NAIROBI, Kenya Sept 26 – Kenya Airways (KQ) is looking to increase its African routes owing to decreased demand from western countries due to the ongoing financial crisis.
Speaking during KQ’s Annual General Meeting on Friday, Chief Executive Titus Naikuni said African routes constitute half of the airline’s revenue hence the need to boost it even further.
“The network in Africa is not mature because there are some countries that have no flights hence the need to open up new routes,” he said.
Mr Naikuni however said entry into other countries would be subject to bilateral agreements with the host nations.
“This industry is a very political one, in the sense that you just can’t wake up one day and fly into a country. You have to have that government agreeing with the Kenyan government,” he explained.
KQ has total revenue of Sh71 billion, with Africa contributing close to Sh36billion.
Mr Naikuni was adamant that Kenyan immigration officials needed to change the way they treat visitors from West African countries especially Nigeria.
He said although the Nairobi- Lagos route holds enormous potential, flights on the route were declining as Nigerians reduce their flights to Kenya.

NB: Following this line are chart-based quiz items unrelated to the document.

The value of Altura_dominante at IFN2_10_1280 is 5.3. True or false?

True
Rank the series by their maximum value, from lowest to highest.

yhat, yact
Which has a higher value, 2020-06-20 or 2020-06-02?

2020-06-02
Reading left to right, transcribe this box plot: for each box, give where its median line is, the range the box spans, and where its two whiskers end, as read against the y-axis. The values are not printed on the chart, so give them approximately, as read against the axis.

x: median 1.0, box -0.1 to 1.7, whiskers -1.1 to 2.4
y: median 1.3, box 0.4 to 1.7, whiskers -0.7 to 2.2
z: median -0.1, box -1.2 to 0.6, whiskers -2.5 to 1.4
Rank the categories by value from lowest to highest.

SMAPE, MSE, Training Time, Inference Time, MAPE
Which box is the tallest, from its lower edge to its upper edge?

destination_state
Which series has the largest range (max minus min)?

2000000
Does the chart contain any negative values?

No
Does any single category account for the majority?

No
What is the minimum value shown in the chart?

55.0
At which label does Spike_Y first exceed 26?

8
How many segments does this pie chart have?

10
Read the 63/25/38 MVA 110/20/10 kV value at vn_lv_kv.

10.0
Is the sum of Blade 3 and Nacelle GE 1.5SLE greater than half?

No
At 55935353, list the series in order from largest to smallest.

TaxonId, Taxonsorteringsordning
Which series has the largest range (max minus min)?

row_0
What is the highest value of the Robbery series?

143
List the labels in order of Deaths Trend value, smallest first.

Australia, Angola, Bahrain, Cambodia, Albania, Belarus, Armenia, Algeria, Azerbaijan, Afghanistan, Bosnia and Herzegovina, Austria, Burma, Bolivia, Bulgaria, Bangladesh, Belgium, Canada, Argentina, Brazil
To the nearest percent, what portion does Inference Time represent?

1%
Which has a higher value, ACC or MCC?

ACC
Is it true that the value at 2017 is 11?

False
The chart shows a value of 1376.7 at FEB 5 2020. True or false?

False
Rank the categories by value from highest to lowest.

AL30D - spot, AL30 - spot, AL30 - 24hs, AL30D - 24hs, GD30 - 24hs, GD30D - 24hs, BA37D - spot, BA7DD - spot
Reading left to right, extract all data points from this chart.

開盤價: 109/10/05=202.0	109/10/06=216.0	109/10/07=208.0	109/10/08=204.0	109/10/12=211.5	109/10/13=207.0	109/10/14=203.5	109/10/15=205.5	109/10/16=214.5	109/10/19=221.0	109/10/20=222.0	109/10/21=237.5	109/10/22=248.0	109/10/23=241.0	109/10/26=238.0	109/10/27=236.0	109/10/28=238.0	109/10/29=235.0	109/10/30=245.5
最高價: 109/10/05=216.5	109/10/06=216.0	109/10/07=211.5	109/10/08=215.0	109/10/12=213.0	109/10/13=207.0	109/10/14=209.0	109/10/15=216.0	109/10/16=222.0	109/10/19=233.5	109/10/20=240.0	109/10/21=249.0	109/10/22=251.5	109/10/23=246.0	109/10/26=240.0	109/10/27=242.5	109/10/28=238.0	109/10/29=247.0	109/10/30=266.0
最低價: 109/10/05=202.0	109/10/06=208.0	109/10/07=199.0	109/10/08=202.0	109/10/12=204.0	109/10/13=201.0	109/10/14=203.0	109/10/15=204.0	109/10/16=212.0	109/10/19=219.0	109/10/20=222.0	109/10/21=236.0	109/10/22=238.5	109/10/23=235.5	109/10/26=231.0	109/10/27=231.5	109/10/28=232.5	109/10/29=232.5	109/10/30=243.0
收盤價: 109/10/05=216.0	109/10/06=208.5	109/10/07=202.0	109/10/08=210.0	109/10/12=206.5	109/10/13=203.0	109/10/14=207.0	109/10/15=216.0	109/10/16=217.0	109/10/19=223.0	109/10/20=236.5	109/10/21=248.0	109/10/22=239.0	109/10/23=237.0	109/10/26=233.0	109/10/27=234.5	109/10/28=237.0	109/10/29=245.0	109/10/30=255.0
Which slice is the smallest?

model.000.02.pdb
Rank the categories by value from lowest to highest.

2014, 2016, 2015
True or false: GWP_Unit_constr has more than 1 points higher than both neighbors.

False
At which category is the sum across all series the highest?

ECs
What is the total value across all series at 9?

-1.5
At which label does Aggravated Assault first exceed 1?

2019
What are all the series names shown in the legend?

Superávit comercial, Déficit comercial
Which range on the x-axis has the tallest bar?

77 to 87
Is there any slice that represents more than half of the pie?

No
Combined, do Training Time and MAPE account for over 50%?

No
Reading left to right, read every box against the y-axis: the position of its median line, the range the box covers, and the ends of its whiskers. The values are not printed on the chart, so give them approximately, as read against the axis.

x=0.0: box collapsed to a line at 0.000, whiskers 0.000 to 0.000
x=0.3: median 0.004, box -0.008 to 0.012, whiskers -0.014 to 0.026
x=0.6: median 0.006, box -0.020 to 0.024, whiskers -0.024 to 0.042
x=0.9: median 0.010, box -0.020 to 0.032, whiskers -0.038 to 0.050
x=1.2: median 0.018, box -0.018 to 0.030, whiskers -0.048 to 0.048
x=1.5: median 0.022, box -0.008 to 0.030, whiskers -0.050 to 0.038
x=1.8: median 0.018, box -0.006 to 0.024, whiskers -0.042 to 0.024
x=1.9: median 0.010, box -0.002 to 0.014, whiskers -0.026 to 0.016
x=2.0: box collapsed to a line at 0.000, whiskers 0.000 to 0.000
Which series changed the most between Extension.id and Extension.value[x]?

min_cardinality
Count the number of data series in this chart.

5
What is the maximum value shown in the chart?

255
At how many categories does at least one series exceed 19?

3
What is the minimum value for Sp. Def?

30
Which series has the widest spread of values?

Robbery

Nigeria holds one of the continents biggest economies, which he said could be tapped even further.
“Let’s face it unless we change our attitude to customers like those for sure we will loose out as a country, they are customers, they are not just Nigerians,” the CEO appealed.
Kenya Airways claims to control 67 percent of the African network but says more needs to be done to grow this market share.
He added that they would also be reducing frequency of flights on some international routes as flyer numbers have also decrease.
Routes such as the Nairobi- Guangzhou have witnesses reduced passengers forcing KQ to consolidate with other routes, Nairobi-Bangkok-Guangzhou.
“These routes require large carriers but we simply can’t fill the plane, making it unattainable,” he said.
KQ is also in the process of modernizing its fleet and has already signed up its intention with Boeing to purchase the Boeing 787 to replace 767.
However, a delay in the testing of the plane has prompted KQ to open up talks with Airbus to buy the A300.
“One does not put all their eggs in one basket, the fact that we are talking to Boeing doesn’t mean we cannot talk to Airbus,” he said.
At the AGM, shareholders approved a dividend payout of Sh1 per share held, which is a reduction from the Sh1.75 per share last year owing to the loss for the year ended March 31st.